L'alunno ha il diritto ad apprendere ma anche il dovere di studiare, di trattare con cura i ritmi della sua crescita bio-psichica; ha il diritto al rispetto delle sue idee, per quanto imprecise possano essere, ma anche il dovere di lasciarsi guidare nella formazione della criticità. L'alunno ha l'obbligo di “rendere” non solo per sé ma anche per chi (genitori e docenti) spendono la loro vita per il suo presente e il suo futuro. L'alunno, infine, ha il diritto di chiedere ma anche il dovere di dare. L'alunno ha il diritto alla fiducia ma anche il dovere di fidarsi. L'alunno può anche sbagliare ma deve pur accettare il rimprovero e, se necessaria, la punizione. Le colpe degli adulti non possono essere un alibi per continuare a sbagliare, anche se gli adulti, per avere l'autorevolezza della correzione, non devono necessariamente essere perfetti ma neanche più colpevoli dei giovani che correggono.

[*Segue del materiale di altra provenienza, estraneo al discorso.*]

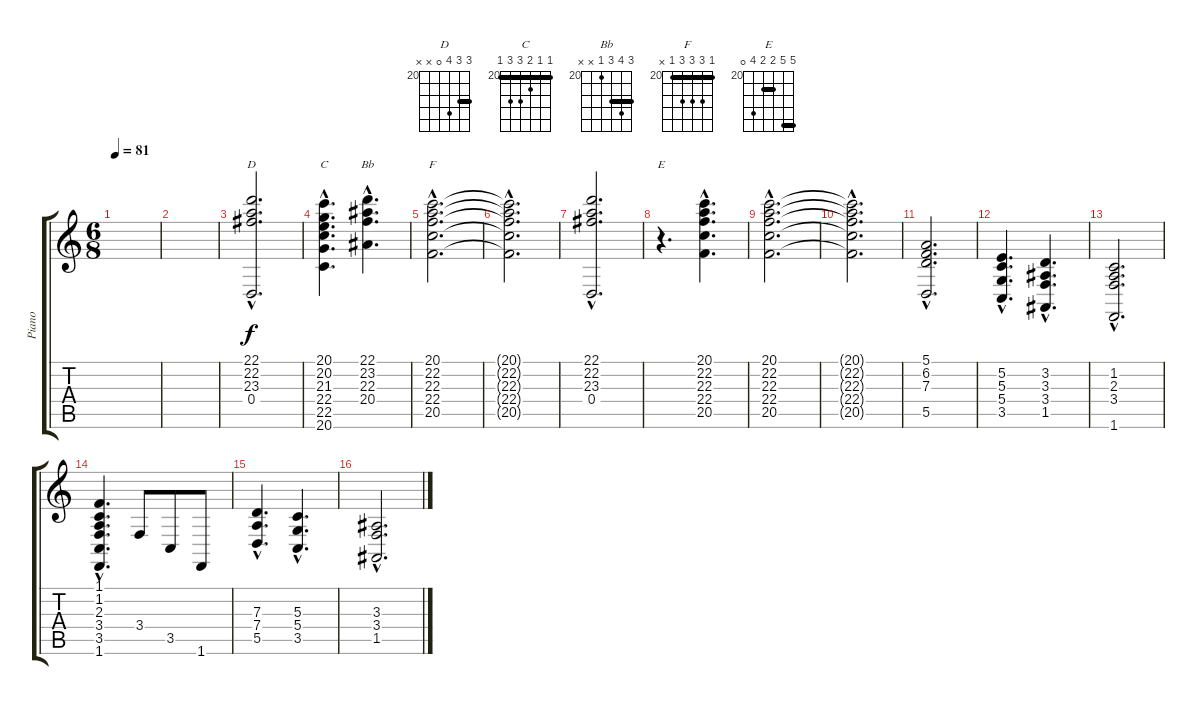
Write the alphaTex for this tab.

Docenti e genitori dovrebbero smetterla di rubarsi reciprocamente il “mestiere”: alcuni genitori – fidandosi solo delle dichiarazioni dei figli – aprono continui processi sulle colpe dei docenti; alcuni docenti, a loro volta, aprono processi sui genitori, sulla loro incapacità di gestire i propri figli a casa. Insomma, con la logica delle torte in faccia, tra adulti, i primi a scansarsi – astutamente – sono proprio i figli-alunni che si godono la scena!

La scuola, a proposito del ruolo dei genitori, avverte – a volte con vera angoscia – di non avere la sponda giusta per il suo progetto educativo. Troppi genitori oggi sono più preoccupati di fornire ai figli “cose” e non relazione umana; alcuni sono di fatto assenti nella vita ordinaria dei giovani, tutti protesi a spendere il loro tempo nella professione o nel lavoro per garantire uno status sociale da cui derivano quelle “cose” che si forniscono ai figli come sostituto della relazione famigliare. Troppi genitori sentono la sconfitta scolastica più come una “perdita di onore sociale” che come un’occasione per ripensare e provvedere alla condizione tormentata di un figlio in sviluppo. Scuola e famiglia hanno un pezzo della fotografia dei giovani e, invece di comporre le parti, pretendono di avere gli strumenti per immaginare il tutto.

Insomma, al termine di un anno scolastico, se ci confrontassimo con questi “parametri di giudizio”, probabilmente cambierebbe l'ottica delle promozioni e delle non promozioni: non solo degli alunni ma anche dei docenti e dei genitori.